In separate speeches at an event commemorating the Dodd-Frank Act's anniversary, Sens. Elizabeth Warren, D-Mass., and Sherrod Brown, D-Ohio, criticized Republican attempts to chip away at the law five years after its passage.
Warren was particularly incensed by a provision in a GOP-sponsored regulatory relief bill to raise the asset threshold for "systemically important" banks which opens them up to tougher supervision from $50 billion to $500 billion.
The Massachusetts senator said several banks that contributed directly to the financial crisis including Countrywide and Washington Mutual were above the current threshold but below the one proposed in the bill authored by Senate Banking Committee Chairman Richard Shelby. Raising it would eliminate regulatory protections that Dodd-Frank put in place, she said.
"These bigger banks and their allies in Congress are now pressing to raise that threshold and exempt dozens of banks from these tougher standards," Warren said at the event sponsored by the Americans for Financial Reform. "Even though the failure of a single $50 billion bank may not be enough to cause a financial crisis, the failure of a few banks of that size would be enough to threaten our markets."
Brown, the Senate committee's ranking Democrat, said Republican efforts to roll back Dodd-Frank's provisions as a whole or in part are standing in the way of reaching bipartisan compromise that could improve the law and lower the regulatory burden.
He said he would likely look favorably on legislation to lower the regulatory requirements for community banks and even identify alternative or standardized compliance mechanisms for midsized banks. But there are deep concerns among Democrats that any concession to the GOP would open the door to broader and more sweeping changes that would undermine the law.
"Their mission is always to find ways legislatively, by intimidation of regulators, all kinds of ways to undermine Dodd-Frank," Brown said.
An agreement between the committee's Democratic and Republican leaders "to oppose amendments that would further weaken Dodd-Frank in a way that is unacceptable to the stability of the financial system" is a "major prerequisite" for further negotiations, Brown said.

• EXTRACTED DATA
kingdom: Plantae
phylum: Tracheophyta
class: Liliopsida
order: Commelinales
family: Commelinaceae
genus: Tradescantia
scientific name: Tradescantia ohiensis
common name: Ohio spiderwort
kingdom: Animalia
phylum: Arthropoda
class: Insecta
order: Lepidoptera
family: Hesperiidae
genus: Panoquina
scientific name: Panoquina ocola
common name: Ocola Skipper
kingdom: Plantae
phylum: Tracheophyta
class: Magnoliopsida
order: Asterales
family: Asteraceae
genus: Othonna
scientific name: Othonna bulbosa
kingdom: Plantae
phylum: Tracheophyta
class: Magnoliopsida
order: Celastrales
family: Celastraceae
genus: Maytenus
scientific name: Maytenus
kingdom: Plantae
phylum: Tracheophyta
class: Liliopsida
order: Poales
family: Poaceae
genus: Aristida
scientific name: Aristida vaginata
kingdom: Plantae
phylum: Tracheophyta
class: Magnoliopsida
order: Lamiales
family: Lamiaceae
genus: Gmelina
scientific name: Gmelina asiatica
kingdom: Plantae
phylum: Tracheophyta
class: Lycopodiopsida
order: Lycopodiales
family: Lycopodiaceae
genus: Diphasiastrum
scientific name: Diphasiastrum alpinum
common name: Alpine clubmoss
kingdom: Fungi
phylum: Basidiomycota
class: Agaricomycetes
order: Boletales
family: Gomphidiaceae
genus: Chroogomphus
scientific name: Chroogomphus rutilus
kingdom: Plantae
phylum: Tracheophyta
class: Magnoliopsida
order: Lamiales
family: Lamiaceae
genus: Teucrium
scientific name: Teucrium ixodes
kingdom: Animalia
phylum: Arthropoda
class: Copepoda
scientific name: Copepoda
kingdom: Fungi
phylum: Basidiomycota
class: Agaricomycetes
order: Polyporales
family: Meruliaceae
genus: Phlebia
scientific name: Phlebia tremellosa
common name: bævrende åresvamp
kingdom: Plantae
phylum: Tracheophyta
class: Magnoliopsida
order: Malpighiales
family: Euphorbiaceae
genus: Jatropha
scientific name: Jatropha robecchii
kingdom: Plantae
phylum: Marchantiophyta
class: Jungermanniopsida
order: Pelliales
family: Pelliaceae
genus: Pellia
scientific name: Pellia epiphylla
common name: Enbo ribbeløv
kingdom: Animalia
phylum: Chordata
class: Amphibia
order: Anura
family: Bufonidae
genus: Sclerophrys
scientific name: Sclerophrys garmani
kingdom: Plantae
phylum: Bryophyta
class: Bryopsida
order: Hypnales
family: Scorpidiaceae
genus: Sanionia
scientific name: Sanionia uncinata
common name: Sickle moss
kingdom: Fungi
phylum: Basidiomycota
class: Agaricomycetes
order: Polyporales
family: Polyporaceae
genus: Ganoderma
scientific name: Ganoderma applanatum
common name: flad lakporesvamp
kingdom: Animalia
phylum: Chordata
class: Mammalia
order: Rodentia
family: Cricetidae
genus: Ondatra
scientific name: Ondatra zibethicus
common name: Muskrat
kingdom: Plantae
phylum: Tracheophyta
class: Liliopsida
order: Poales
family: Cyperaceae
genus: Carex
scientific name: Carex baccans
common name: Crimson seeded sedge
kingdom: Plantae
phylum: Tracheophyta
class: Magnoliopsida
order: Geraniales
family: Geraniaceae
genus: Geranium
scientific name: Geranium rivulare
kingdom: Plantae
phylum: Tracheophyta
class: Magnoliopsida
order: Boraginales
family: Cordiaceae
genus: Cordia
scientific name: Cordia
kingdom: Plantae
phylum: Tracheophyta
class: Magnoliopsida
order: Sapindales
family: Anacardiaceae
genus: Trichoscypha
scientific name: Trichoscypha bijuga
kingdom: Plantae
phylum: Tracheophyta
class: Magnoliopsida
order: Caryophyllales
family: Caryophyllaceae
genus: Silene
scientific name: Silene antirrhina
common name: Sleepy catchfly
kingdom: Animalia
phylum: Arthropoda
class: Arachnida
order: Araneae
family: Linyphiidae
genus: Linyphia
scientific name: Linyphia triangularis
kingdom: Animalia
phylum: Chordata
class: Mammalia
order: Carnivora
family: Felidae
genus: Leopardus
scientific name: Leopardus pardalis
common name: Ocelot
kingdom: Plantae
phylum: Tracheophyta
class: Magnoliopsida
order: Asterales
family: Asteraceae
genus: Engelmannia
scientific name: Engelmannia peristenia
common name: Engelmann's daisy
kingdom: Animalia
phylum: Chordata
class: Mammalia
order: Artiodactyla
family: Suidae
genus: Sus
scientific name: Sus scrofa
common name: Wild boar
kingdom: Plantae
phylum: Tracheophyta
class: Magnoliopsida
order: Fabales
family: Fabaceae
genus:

• INSTRUCTIONS FOR THE TASK
Which group sponsored the event described in the article about the Dodd-Frank anniversary speeches? The records have nothing to do with this.

• FULL SOLUTION
Americans for Financial Reform